## [TEXTE PRÉSENTÉ]

§

Paraphrasant Mark Twain, Emmanuel Macron était visiblement soulagé, samedi, quand il s’est rendu à la préfecture de police de Paris, pour féliciter et remercier les forces de sécurité pour la qualité de leur travail lors de la cérémonie d’ouverture des Jeux olympiques.
Soirée magique, originale, grandiose, fête sublime, les qualificatifs manquaient, un peu avant minuit, vendredi soir, pour exprimer le ressenti des spectateurs après le bombardement, j’allais écrire la pluie, d’images, qu’ils venaient de recevoir. Un spectacle conçu et réalisé, avant tout, pour les vingt-deux millions de téléspectateurs français et, paraît-il, près de deux milliards, dans le monde.
Le projet d’organiser la cérémonie d’ouverture de la 33e Olympiade des temps modernes, sur la Seine, sur 6 km, avec douze tableaux et des animations plus surprenantes et grandioses les unes que les autres, était sans précédent. C’était donc un défi, un risque, que les Cassandre ne manquèrent pas de qualifier de « folie irresponsable », de « faute impardonnable ». Les professionnels de la mise en garde, se reconnaîtront. Les risques étaient réels. Les menaces sérieuses.
Pour ce qui concerne le thème de la cérémonie, la difficulté n’était pas moins grande. Comment intégrer le sport, les valeurs universelles, l’identité française, en pleine évolution, Paris, son Histoire, son patrimoine, dans un spectacle de cette nature ? Comment être à la hauteur de la Fête de la Fédération du 14 juillet 1790 et du Bicentenaire de la Révolution française en 1989 ?
Dans une France divisée, fracturée, à bout de nerfs, il était impensable de satisfaire tout le monde, sauf à offrir de l’eau tiède, triste comme la pluie.
Dès le début de la cérémonie, les commentaires, les critiques, ont fusé. « Les grands artisans de ce spectacle ont pris en otage la beauté de Paris, le plus bel écrin du monde. Mais ces gens ne sont pas nous. Ils ne nous représentent pas. Ils sont étrangers à ce que nous sommes. Ennemis de ce que nous fûmes. Ils veulent nous imposer une vision de l’Homme qui n’est pas la nôtre. Une vision de la France qui n’est pas la nôtre, que nous rejetons, que les étrangers eux-mêmes découvrent avec stupéfaction, ou tristesse. Ma grand-mère aurait conclu : même le ciel en a pleuré ! », a écrit Éric Zemmour qui s’efforça de faire preuve d’un « bon esprit ». « La Cène avec les drag-queens et la décapitation de Marie-Antoinette ajoutent l’infamie à la laideur », a hurlé Philippe de Villiers. Un « Puy du fou de la gauche« , pour la journaliste Eugénie Bastié. Marion Maréchal, dans un tweet en anglais, s’est adressée aux « chrétiens du monde ». « Ce n’est pas la France qui parle, c’est une minorité de gauche prête à toutes les provocations ».

§

## [MATÉRIEL FOURNI]

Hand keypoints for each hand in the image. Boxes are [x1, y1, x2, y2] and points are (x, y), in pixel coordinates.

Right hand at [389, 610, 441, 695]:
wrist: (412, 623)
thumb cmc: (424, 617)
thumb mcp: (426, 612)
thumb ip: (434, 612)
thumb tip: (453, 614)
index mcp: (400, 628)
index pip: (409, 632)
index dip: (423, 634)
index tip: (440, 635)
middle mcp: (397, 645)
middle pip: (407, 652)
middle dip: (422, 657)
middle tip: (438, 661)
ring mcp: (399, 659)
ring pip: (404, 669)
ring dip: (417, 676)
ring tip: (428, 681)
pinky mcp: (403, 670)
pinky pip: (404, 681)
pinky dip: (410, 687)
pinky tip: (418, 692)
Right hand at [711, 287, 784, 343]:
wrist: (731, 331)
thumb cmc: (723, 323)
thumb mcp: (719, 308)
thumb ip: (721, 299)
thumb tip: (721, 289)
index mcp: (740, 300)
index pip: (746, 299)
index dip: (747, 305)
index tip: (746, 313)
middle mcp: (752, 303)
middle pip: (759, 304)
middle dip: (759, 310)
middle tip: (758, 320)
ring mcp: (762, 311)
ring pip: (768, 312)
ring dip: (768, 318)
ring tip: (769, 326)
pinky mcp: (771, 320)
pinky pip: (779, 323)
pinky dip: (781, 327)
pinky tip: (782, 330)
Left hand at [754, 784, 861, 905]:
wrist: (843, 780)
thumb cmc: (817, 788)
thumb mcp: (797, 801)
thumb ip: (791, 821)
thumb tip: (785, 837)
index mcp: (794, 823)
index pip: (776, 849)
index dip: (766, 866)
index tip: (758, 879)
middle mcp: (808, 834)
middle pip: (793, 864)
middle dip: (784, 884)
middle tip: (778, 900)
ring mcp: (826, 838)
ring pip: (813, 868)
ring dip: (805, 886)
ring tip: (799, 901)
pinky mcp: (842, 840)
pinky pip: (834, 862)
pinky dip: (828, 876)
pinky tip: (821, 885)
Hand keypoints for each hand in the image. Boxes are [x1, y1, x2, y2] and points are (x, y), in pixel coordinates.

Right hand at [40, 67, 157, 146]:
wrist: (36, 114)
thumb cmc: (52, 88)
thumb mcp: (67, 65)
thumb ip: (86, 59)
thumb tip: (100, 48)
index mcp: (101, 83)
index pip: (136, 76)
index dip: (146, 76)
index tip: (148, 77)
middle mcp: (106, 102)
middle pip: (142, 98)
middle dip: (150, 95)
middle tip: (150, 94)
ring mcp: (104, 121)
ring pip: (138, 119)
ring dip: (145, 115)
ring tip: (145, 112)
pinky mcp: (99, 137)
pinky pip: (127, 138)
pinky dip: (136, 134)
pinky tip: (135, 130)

§

## [ÉNONCÉ DU PROBLÈME]
Recopiez, s'il vous plaît, le passage du texte sur la cérémonie d'ouverture en partant de « Soirée magique, originale, grandiose, fête » et en allant jusqu'à « Les menaces sérieuses. », et remplacez « défi » par « pari ». Les lignes forment un matériau distinct du texte.

## [EXERCICE CORRIGÉ]
Soirée magique, originale, grandiose, fête sublime, les qualificatifs manquaient, un peu avant minuit, vendredi soir, pour exprimer le ressenti des spectateurs après le bombardement, j’allais écrire la pluie, d’images, qu’ils venaient de recevoir. Un spectacle conçu et réalisé, avant tout, pour les vingt-deux millions de téléspectateurs français et, paraît-il, près de deux milliards, dans le monde.
Le projet d’organiser la cérémonie d’ouverture de la 33e Olympiade des temps modernes, sur la Seine, sur 6 km, avec douze tableaux et des animations plus surprenantes et grandioses les unes que les autres, était sans précédent. C’était donc un pari, un risque, que les Cassandre ne manquèrent pas de qualifier de « folie irresponsable », de « faute impardonnable ». Les professionnels de la mise en garde, se reconnaîtront. Les risques étaient réels. Les menaces sérieuses.